begin SUPPLIED PASSAGE

Black Swan APA v0.2

I’ve recently taken up home brewing (of beer) again after a long hiatus. Keeping detailed notes seems like a good idea, and since those notes might be interesting to others, the blog seems like a good place for them. Recipe, procedure and results after the jump.

Recipe

The recipe I used follows very closely the BB American Pale Ale from DeFalco’s in Houston. My biggest departure from the original recipe is to omit the priming sugar, opting instead for kräusening to provide carbonation. My main motivation for this is a general distaste for adjuncts and the off-flavors they impart, though I certainly don’t mind that it supposedly makes the final brew a bit less sweet (and reduces diacetyl and acetaldehyde).

Ingredients

6 lbs. light malt extract
1 1/2 lb. pale malt
1/2 lb. cara-pils malt
1/2 lb. medium crystal malt
1 oz. Centennial hops (bittering)
1 oz. Cascades hops (flavoring and finishing)
1 pkg. Burton water salts
1 pkg. Nottingham ale yeast
1 pkg. Bru-Vigor yeast food
5 gal. drinking water

Procedure

  1. Measure 1 gal. of water into a stock pot. Heat to 170°F.  Add Burton salts. Stir. Turn off heat.
  2. Add mesh bag containing mixed grains to hot water. Agitate gently and ensure bag is completely submerged. Steep for 30 min., stirring occasionally. (Continue with next step; do not wait until steeping is complete.)
  3. While grains are steeping, heat another gallon of water to 168ºF in a second stock pot.
  4. At the end of the 30 min. steeping time, transfer wort to brew kettle. Place grain bag in colander over brew kettle. Sparge (rinse) grain bag using water from second stock pot, turning the bag to ensure complete coverage. Squeeze remaining liquid from grain bag using a large spoon.
  5. Add 1.5 gal. of water to brew kettle, bringing total volume to 3.5 gal.
  6. Cover brew kettle and bring to a boil.
  7. Turn off heat. Add malt extract. (Rinse extract bucket with hot wort to easily get the last dregs of extract out.)
  8. Cover brew kettle and resume heating until wort is boiling. Boil gently for 5 min.
  9. Add Centennial hops. Stir. Boil for 45 min.
  10. Add ½ oz. of Cascade hops. Stir. Boil for 10 min.
  11. Add remaining ½ oz. of Cascade hops. Turn off heat. Stir.
  12. Cool the wort by placing brew kettle in sink full of cold water. Change the water when it gets hot. Add ice cubes if available to speed cooling. Continue until wort temperature has fallen to 90ºF. (Go on to next step.)
  13. While wort is cooling, pitch yeast into 1 cup of 90ºF water in a sterile container. Do not stir. Cover with plastic wrap. Wait for cooling to complete before proceeding to next step.
  14. Siphon ½ gal. of wort into a sterile sealed container. Place container into refrigerator. (This gyle will be used later for kräusening.)
  15. Add remaining water to 5 gal. glass carboy to be used as primary fermentation vessel. Uncover and stir yeast mixture (which should be foaming a bit by now). Add yeast mixture to fermentation vessel.

end SUPPLIED PASSAGE
begin DATA EXTRACT

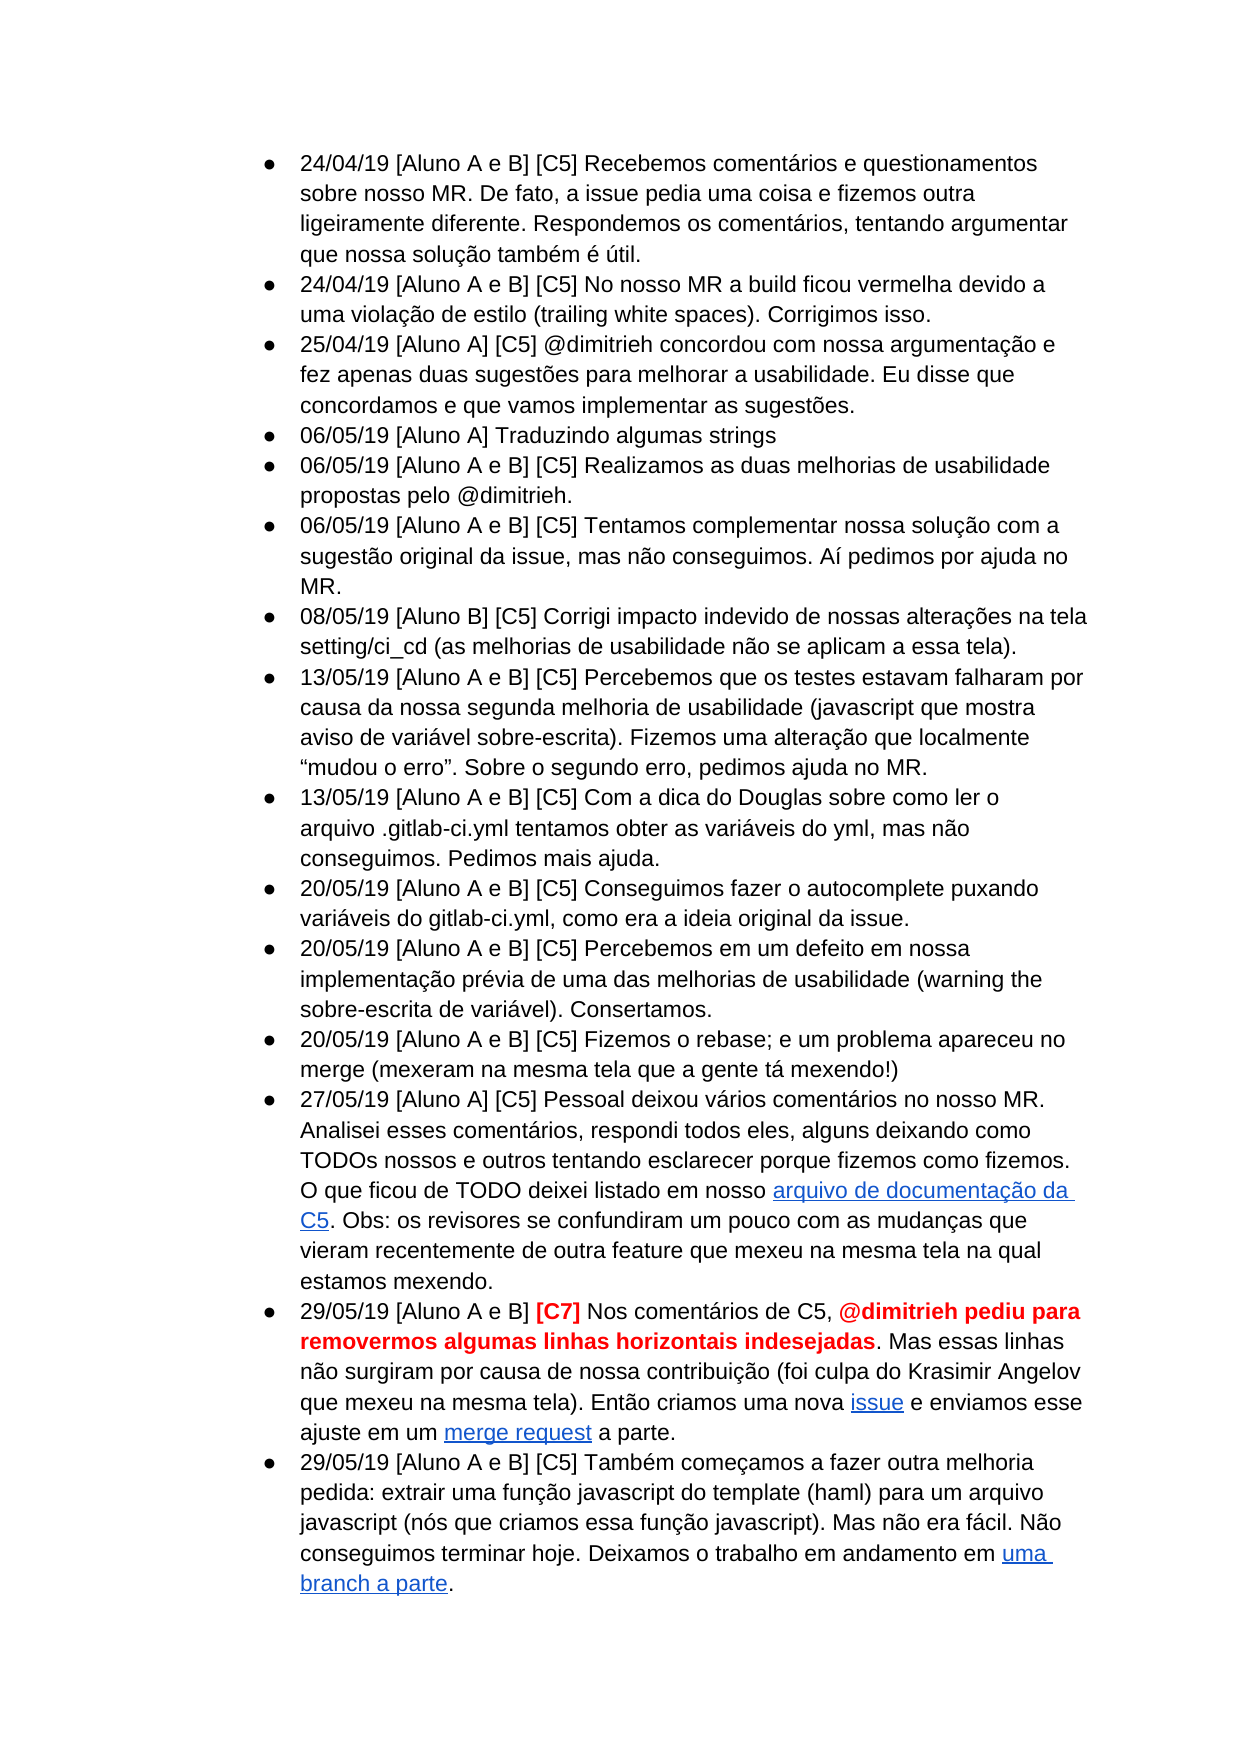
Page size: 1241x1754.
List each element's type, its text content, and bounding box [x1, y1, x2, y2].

end DATA EXTRACT

*WRITTEN TASK A*: In the Black Swan APA brewing notes, what does the author use instead of priming sugar to carbonate the beer?
*WRITTEN TASK B*: List every malt named in the ingredients of the Black Swan APA brewing notes.
*WRITTEN TASK C*: Continue the Black Swan APA brewing notes from the point where they stop.

*OUTPUT A*: Kräusening

*OUTPUT B*: Light malt extract, pale malt, cara-pils malt, medium crystal malt

*OUTPUT C*:
  16. Siphon remaining wort into fermentation vessel. Try to avoid siphoning hops debris on bottom of brew kettle. (Tip the kettle slightly. Sterilize your hands, and feel where the tip of the siphon hose is relative to the dregs.)
  17. Measure and record temperature and specific gravity of wort. Perform temperature correction calculation and record corrected original gravity.
  18. Fit stopper and blow-off hose onto fermentation vessel. Place other end of blow-off hose into a container of water.
  19. Allow to ferment for 4 days.
  20. Rack to secondary fermenter. Fit stopper and airlock.
  21. Allow to ferment until activity ceases.
  22. Check final gravity. Expected value is around 1.012. Do not proceed if over 1.017.
  23. Bring gyle (from step 14) to ambient temperature. Add to secondary fermenter.
  24. Bottle. Age one week. Open a bottle to check carbonation levels.
  25. Age an additional one to five weeks. Consume.

Brewing Notes

  • Cleanliness is vital, and an automatic dishwasher is a big help. Everything you use should be clean to start.
  • Anything that comes into contact with the wort after the boiling is done has to be sterile. Make a big bowl of sterilizing solution and use it liberally on your containers, hands and instruments.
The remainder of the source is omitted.